◆ WHAT IS BEING ASKED ◆
Among the entries below, find each line holding "webbplatsen" and return it.

[Stored records]
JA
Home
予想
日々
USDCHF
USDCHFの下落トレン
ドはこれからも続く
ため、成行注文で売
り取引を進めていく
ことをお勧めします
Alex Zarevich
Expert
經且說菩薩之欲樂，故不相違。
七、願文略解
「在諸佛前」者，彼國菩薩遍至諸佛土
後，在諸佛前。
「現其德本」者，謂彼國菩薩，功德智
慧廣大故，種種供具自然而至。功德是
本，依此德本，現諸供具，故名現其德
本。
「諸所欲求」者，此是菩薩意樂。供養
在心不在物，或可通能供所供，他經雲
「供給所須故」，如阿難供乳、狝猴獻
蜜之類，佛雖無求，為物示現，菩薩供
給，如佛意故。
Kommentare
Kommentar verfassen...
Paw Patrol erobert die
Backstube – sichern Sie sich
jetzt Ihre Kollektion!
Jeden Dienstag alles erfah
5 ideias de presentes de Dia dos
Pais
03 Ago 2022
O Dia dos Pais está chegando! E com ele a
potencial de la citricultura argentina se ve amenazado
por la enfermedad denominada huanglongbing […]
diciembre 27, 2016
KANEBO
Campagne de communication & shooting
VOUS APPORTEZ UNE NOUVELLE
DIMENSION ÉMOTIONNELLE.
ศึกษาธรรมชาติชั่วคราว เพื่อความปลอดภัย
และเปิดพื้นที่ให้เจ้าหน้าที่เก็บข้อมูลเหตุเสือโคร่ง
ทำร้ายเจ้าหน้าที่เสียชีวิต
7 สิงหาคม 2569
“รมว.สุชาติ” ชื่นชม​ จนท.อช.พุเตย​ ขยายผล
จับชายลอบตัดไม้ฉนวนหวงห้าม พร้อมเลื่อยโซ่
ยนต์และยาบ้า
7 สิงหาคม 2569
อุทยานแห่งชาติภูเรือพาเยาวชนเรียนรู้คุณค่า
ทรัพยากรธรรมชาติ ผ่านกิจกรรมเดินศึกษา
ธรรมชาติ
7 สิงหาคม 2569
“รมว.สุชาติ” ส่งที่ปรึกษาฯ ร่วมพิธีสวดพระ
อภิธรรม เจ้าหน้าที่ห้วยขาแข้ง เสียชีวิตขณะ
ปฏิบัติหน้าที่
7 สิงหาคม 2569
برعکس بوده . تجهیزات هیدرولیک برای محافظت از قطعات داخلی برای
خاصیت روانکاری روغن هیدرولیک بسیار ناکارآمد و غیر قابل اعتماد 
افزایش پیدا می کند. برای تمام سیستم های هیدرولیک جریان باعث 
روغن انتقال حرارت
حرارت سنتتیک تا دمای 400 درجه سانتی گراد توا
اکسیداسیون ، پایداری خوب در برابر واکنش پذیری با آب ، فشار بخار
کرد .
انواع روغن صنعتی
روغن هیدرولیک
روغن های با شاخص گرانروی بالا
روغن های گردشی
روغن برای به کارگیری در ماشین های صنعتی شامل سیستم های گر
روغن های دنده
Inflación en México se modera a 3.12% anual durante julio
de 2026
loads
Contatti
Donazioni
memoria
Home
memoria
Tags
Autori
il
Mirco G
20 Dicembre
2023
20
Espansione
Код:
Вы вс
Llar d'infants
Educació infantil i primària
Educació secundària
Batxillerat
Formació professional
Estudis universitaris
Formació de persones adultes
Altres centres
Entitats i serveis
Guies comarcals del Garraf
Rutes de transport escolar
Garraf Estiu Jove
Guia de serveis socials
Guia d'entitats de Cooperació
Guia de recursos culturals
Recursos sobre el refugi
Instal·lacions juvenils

* * *

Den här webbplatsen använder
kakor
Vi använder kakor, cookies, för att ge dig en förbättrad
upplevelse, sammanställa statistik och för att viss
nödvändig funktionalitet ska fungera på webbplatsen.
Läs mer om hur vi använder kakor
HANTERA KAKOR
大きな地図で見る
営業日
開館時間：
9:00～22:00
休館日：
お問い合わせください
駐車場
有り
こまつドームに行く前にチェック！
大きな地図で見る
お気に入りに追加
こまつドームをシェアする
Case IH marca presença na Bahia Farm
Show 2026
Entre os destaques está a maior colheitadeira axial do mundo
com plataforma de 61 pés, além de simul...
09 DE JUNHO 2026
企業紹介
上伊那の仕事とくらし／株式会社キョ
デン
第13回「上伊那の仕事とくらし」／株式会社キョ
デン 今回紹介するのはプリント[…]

◆ RESPONSE TO THIS TASK ◆
Den här webbplatsen använder
nödvändig funktionalitet ska fungera på webbplatsen.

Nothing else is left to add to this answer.